In “The American Woodland Garden,” author Rick Darke examines the woodland as a garden “on the edge” of other areas such as wilderness, marshes, prairies and settlements. This quality of proximity to other areas that a woodland garden has makes it hospitable for a wide variety of non-native as well as a wealth of native plants.
The tallest trees establish the character of your woodland; native varieties of maple, oak and elm grow in every region and each region has its own special natives. Northeasterners may choose silver or sugar maples, mockernut or shagbark hickory. Southern woodlands contain ash-leaf and striped maple, Virginia pine, beech and white ash. Midwesterners might choose bitternut hickory, red maples, eastern black walnut or sycamore. The woodlands of the mountainous and northwest regions contain ponderosa pine and Colorado spruce as well as canyon maple and quaking aspen.
If your woodland garden already has trees to provide its canopy, you’re ahead of the game; all you need to do is clear out the brush, choose which trees are worth keeping and thin out the unwanted saplings. The understory is then ready to be populated with shorter trees or shrubs. These plants tend to create clusters with offspring. Northeastern Atlantic white cedar, sweet birch, American hornbeam and eastern redbud are shorter trees. Southeastern paw paws, fringe trees, river birch and flowering dogwood fit the understory. Midwestern river birches, scarlet buckeyes and black currants are lower story dwellers. Westerners can choose mountain birch, lumber pine, wild plum and trifoliate barberry for understory plantings.
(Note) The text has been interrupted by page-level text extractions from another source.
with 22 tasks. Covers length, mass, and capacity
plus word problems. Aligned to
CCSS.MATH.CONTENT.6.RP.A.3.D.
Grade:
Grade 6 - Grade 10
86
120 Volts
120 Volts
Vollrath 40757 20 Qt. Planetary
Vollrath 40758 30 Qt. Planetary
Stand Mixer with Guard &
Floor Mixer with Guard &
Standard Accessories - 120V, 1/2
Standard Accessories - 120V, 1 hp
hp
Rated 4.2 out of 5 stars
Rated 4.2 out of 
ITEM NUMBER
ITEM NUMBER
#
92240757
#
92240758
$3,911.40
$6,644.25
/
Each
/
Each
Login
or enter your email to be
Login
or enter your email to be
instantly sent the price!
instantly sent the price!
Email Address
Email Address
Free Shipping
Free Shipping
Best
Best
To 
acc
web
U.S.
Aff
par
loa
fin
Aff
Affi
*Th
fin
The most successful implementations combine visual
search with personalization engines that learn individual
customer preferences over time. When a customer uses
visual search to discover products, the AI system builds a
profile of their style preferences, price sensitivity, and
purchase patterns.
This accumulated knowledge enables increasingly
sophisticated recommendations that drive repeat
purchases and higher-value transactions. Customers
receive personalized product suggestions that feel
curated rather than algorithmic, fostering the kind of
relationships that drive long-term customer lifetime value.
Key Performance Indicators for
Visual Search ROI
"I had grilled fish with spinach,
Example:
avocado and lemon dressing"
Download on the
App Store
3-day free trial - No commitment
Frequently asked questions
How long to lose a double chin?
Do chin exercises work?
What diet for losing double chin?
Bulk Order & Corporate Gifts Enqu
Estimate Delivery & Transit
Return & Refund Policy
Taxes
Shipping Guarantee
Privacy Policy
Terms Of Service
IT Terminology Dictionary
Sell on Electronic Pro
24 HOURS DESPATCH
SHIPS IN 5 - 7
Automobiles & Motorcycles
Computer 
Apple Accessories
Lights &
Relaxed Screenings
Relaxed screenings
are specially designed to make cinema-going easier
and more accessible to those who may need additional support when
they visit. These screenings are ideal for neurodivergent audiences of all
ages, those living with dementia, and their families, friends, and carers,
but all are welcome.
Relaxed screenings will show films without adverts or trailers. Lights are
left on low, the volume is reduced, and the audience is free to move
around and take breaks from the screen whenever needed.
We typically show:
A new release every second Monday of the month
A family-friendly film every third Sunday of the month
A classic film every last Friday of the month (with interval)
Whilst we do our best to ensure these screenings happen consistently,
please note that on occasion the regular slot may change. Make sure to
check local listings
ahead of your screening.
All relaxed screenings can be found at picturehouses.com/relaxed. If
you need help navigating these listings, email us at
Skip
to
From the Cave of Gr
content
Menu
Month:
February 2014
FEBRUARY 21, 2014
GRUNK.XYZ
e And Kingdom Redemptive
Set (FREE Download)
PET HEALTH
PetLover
The lowest part of the woodland world is full of nourishment and detail. Layers of decaying organic matter form a soft floor and fertile soil for acid-loving azaleas and rhododendron. Smaller shrubs like wild sarsaparilla, spotted wintergreen, red-twig serviceberry, red osier dogwood and New Jersey tea cover trillium, Jack in the pulpit, trout lilies, mayapples and violas. The woodland floor benefits from existing on the edge; natives of other areas like daffodils, astilbe, cranesbill and tiger lilies bloom before deciduous leaves fill in or grow in open clearings.